Peter Haining has cast his net wide for this latest collection of 24 ‘comic tales of Fantasy’. The earliest (Mediaeval Romance by Mark Twain) was first published in 1871 while the most recent (Wot the Eye Don’t See by Stan McMurtry) makes its début here.

The first group, Flights of Fantasy: Stories of the Absurd, is the most successful, and contains the pearls in this collection: Terry Pratchett’s Hollywood Chickens, a hysterical take on Why (not How) the chicken crossed the road; Peter S Beagle’s Lila the Werewolf – as astute and vibrant as when it was first written (1969); and Ray Bradbury’s hilarious account of how award winning films are really made The Year the Glop-Monster Won the Golden Lion at Cannes.

The middle group, The Muddle Ages: Tales of Heroic Times, mostly missed the mark for me.
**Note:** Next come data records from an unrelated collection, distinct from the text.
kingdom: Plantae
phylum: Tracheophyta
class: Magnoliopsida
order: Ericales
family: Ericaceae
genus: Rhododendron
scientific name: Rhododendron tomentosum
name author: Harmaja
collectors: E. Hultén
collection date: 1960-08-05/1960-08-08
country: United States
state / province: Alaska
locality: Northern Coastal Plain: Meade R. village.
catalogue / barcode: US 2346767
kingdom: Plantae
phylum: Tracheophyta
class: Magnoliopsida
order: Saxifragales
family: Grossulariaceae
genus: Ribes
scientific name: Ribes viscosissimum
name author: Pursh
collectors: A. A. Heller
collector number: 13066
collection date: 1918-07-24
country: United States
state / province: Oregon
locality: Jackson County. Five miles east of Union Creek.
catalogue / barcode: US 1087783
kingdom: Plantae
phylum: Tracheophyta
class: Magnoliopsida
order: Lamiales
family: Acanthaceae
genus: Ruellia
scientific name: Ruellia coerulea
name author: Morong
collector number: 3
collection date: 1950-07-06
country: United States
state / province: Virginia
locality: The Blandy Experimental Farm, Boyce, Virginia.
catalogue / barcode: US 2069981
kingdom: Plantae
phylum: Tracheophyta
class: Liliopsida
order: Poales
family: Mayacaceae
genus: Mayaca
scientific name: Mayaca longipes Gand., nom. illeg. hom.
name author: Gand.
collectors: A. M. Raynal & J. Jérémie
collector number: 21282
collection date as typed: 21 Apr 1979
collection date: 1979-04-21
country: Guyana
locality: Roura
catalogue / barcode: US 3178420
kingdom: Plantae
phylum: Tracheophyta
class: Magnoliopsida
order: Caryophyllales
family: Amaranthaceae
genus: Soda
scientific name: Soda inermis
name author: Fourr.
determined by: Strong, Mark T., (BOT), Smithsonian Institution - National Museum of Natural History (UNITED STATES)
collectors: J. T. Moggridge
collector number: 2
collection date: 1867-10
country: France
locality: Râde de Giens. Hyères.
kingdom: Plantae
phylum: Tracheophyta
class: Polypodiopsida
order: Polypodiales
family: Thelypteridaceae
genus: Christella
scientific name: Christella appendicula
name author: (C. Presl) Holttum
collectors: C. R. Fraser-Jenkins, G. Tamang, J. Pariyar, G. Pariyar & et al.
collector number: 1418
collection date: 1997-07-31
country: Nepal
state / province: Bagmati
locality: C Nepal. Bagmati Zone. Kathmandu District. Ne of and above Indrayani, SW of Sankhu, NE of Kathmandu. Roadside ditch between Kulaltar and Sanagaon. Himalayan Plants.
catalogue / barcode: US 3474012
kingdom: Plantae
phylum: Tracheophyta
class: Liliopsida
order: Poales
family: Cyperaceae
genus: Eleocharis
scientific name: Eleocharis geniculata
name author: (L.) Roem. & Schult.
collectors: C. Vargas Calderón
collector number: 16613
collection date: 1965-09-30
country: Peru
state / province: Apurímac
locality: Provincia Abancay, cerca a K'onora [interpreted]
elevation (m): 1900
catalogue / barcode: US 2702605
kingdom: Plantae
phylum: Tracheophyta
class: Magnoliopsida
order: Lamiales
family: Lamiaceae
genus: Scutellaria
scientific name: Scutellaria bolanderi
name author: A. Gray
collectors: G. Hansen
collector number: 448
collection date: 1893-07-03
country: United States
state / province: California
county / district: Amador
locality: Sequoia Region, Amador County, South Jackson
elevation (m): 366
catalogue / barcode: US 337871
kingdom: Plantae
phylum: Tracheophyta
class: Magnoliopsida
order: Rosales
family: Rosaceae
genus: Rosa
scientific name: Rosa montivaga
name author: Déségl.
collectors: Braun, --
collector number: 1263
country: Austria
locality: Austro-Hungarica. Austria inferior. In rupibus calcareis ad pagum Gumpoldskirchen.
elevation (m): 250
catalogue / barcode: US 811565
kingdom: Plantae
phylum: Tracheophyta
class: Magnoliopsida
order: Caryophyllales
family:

I loved Evan Hunter’s Dream Damsel, whose smart damsel bests her dim knight, but many of the other stories, while good, aren’t really ‘comic’. And I can’t help feeling that Haining allowed a love of celebrity to influence his inclusion of the yawn-inducing The Creation According to Spike Milligan, and Peter Sellers’ The Wastrel.

The final group, Malice in Blunderland: Cases of Crime, features many crime stories that are not actually ‘comic’, though Haining fields the ‘ironic’ get-out clause. Tom Sharpe’s wry look at the classified ads Stirring the Pot, and Stan McMurtry’s aforementioned début about a clueless pub owner are the most successful here.

Haining deserves credit for bringing so many obscure tales blinking sheepishly into the light of day. Unfortunately, time is not kind to comedy, and some simply don’t travel well out of context. But stories that didn’t tickle my funny bone may appeal to other readers. And the Pratchett, Beagle, and Bradbury contributions alone are worth the price of this collection.